Cisco and HP last week armed themselves for an impending battle in the data center in which each company will invade the other's turf.
HP brought its ProCurve networking arm into the data center fray by unveiling the first ProCurve switches optimized for data center duty. The company also rolled out a server module for existing switches that allows users to begin integrating and consolidating switching and application processing.
Cisco, meanwhile, laid the groundwork for an imminent blade server launch with additions to the Nexus switching line and enhancements to its Catalyst products, including software designed to allow the switches to control the energy consumption of attached devices. Cisco is expected to launch its "California" blade server mid-year, and the switching upgrades are designed to help support that effort.
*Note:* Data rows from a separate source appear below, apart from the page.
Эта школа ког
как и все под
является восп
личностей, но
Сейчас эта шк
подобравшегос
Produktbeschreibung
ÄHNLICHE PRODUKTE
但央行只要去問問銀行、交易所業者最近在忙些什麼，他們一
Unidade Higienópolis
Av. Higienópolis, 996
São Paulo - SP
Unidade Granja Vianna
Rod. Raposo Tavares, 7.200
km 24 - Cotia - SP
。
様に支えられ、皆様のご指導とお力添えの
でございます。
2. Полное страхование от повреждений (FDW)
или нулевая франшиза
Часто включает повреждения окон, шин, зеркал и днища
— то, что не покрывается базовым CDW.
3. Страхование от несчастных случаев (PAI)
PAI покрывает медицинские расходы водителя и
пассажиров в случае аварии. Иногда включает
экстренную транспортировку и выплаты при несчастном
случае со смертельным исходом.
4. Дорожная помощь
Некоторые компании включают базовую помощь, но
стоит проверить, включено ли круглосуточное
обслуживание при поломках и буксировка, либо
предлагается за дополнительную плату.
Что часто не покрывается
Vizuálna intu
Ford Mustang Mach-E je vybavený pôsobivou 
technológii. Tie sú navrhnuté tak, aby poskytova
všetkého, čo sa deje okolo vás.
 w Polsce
HP's ProCurve launch is also in anticipation of the Cisco blade server, which will encroach on HP's longtime data center territory. So HP's new switches are viewed as a pre-emptive strike into the heart of Cisco's data center stronghold.
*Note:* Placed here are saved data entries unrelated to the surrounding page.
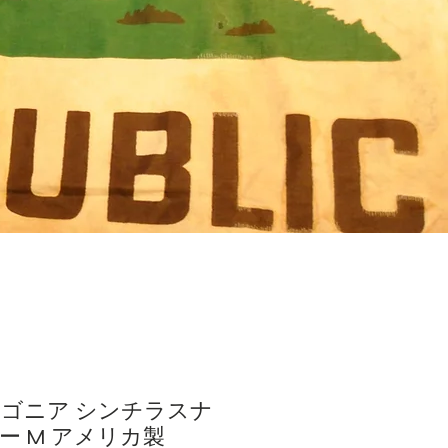
パタゴニア シンチラスナ
ー M アメリカ製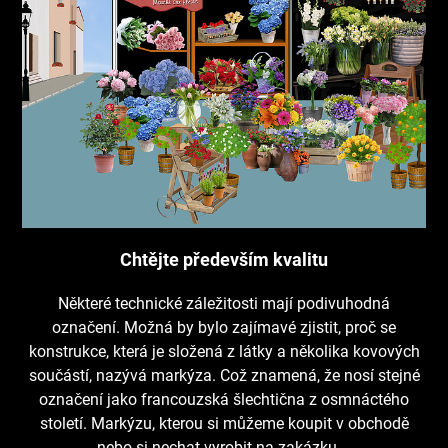
Chtějte především kvalitu
Některé technické záležitosti mají podivuhodná
označení. Možná by bylo zajímavé zjistit, proč se
konstrukce, která je složená z látky a několika kovových
součástí, nazývá markýza. Což znamená, že nosí stejné
označení jako francouzská šlechtična z osmnáctého
století. Markýzu, kterou si můžeme koupit v obchodě
nebo si nechat vyrobit na zakázku,…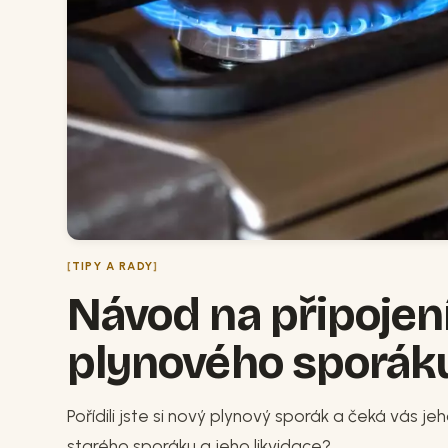
TIPY A RADY
Návod na připojení
plynového sporák
Pořídili jste si nový plynový sporák a čeká vás je
starého sporáku a jeho likvidace?...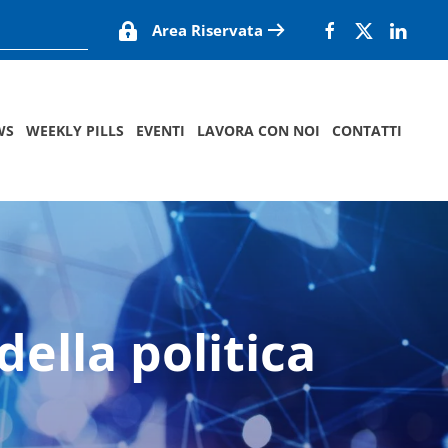
Area Riservata
WS
WEEKLY PILLS
EVENTI
LAVORA CON NOI
CONTATTI
della politica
"This is clearly a demonstration of HP really taking ProCurve in the enterprise and leveraging other HP strengths," says Jon Oltsik, an analyst at Enterprise Strategy Group. "HP's certainly in the data center business and for the first time ever they're talking about handling all communications, too. HP is looking at where it can succeed in the enterprise networking market and picking its battles strategically."
Its weapons for this battle include a new switch line optimized for top-of-rack data-center switching applications. The 6600 line includes five Gigabit and 10 Gigabit Ethernet switches, all in 1RU form factors but in a variety of configurations.
Indiana University is putting the 6600 through its paces in preparation for building a new data center. It currently has two, which support about 1,700 servers.
"As we started looking at our requirements, it made a lot of sense for us to move from and end-of-rack switching model to a top-of-rack switching model," says Matt Davy, chief network architect for the university. "The 6600 has a lot of interesting features for top-of-rack."
Indiana University is also evaluating Cisco Nexus 5000s for this application. The school is implementing a top-of-rack architecture to lower the cost of increasing gigabit densities that server virtualization presents, as well as an eventual migration to 10G Ethernet, Davy says.
"Doing 10G at top-of-rack is definitely more cost effective because of the SFP+ direct attached cables reducing your connection cost to the servers," he says.